Children throwing tantrums here and there, insisting things be done their way is a familiar case. Are parents becoming helpless in terms of instilling discipline in their children?
Every parent would like to raise a disciplined child. The challenge is how to do this. Modern-day parents have been accused of being too soft when dealing with their children.
For instance, last week there was this video that was doing rounds on social media. A man had hosted his friend and her child. He ranted how out of control the child was.
The young bloke damaged his remote and his precious watch. All the mother could do was threaten her son saying he would not be taken out for icecream, among others. However, the host believes the mother would have taken better measures when it came to putting her son in check.
Methods such as grounding are taking root and the occasional ‘If you do…I will not.’ “I have come across cases even in class where parents do the wrong things left right and centre,” Dr Philomena Ndambuki, a child psychologist and lecturer says.
We have a generation of parents who act as if they fear their children. You find a case where a child insists for example, they want to watch cartoon when the family wants to watch news.
And because the parents do not want the child to throw tantrums, they give in. Many parents no longer spank their children. However, Ndambuki says caning should not be fully crossed from discipline list, especially when children are young.
“As long as a child knows why they are being caned, they will stop misbehaving. Also, when the child is stubborn or rude, you can use it. In order for caning to work, it must be explained,” she advises.
When children misbehave, whether it’s by way of public outburst or private surliness, parents are apt to shrug their shoulders as if to say, “That’s just the way it is with children.”
But it doesn’t have to be. “Children are capable of much more than parents typically expect from them, whether it’s in the form of proper manners, respect for elders, chores, generosity or self-control.
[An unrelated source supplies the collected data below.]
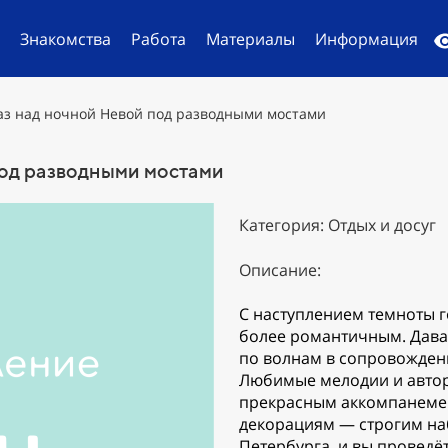
й
Знакомства
Работа
Материалы
Информация
з над ночной Невой под разводными мостами
од разводными мостами
Категория: Отдых и досуг
Описание:
С наступлением темноты г
более романтичным. Дава
по волнам в сопровожден
Любимые мелодии и автор
прекрасным аккомпанеме
декорациям — строгим н
Петербурга, и вы проведё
You don’t think a child can sit through dinner at a restaurant?
You don’t think a child can clear the table without being asked? Think again. The only reason they don’t behave is because you haven’t shown them how and you haven’t expected it! Raise the bar and your child shall rise to the occasion,” says Beatrice Nderitu, a sociologist.
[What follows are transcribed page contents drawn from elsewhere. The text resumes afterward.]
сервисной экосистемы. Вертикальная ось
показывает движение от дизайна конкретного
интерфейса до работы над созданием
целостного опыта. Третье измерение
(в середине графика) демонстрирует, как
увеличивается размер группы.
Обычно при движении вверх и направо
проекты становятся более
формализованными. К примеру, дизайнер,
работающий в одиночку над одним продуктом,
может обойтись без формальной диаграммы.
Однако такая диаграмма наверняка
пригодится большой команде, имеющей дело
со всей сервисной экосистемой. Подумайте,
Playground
Have a conversation Another challenge is that parents today have become busy. “They wake up early and come back late. The levels of interaction is limited and that has a ripple effect.
What happens is that the child lacks positive socialising. So, when a parent resorts to grounding, more often than not, the child would feel hated.
The only way that can be corrected and overcome is if the parent sits down with the child, listens to them and tells them why this or that should be done,” Dr Ndambuki says. Having a level-headed conversation with a child does not demean the authority of a parent.
“The two types of authority is essence, authoritarian and authoritative all have different results. Telling your child ‘If you do not do this you shall find out this or that, you are doing the wrong thing may not always work,” she says. Grounding only gives the child more time to sit down and think.
“They have their own minds too and have their opinions and thoughts,” Dr Ndambuki says. “It does not help them, none of the parties involved are receiving any help really. If you sneak on middle-aged children and hear what they have to say about their parents, you will be surprised.
It will cause a parent to think twice about parenting and bringing up children. At the end of the day, we want the children to laud their parents and that way, even in their old age, they will obey them a thousand times over,” she adds.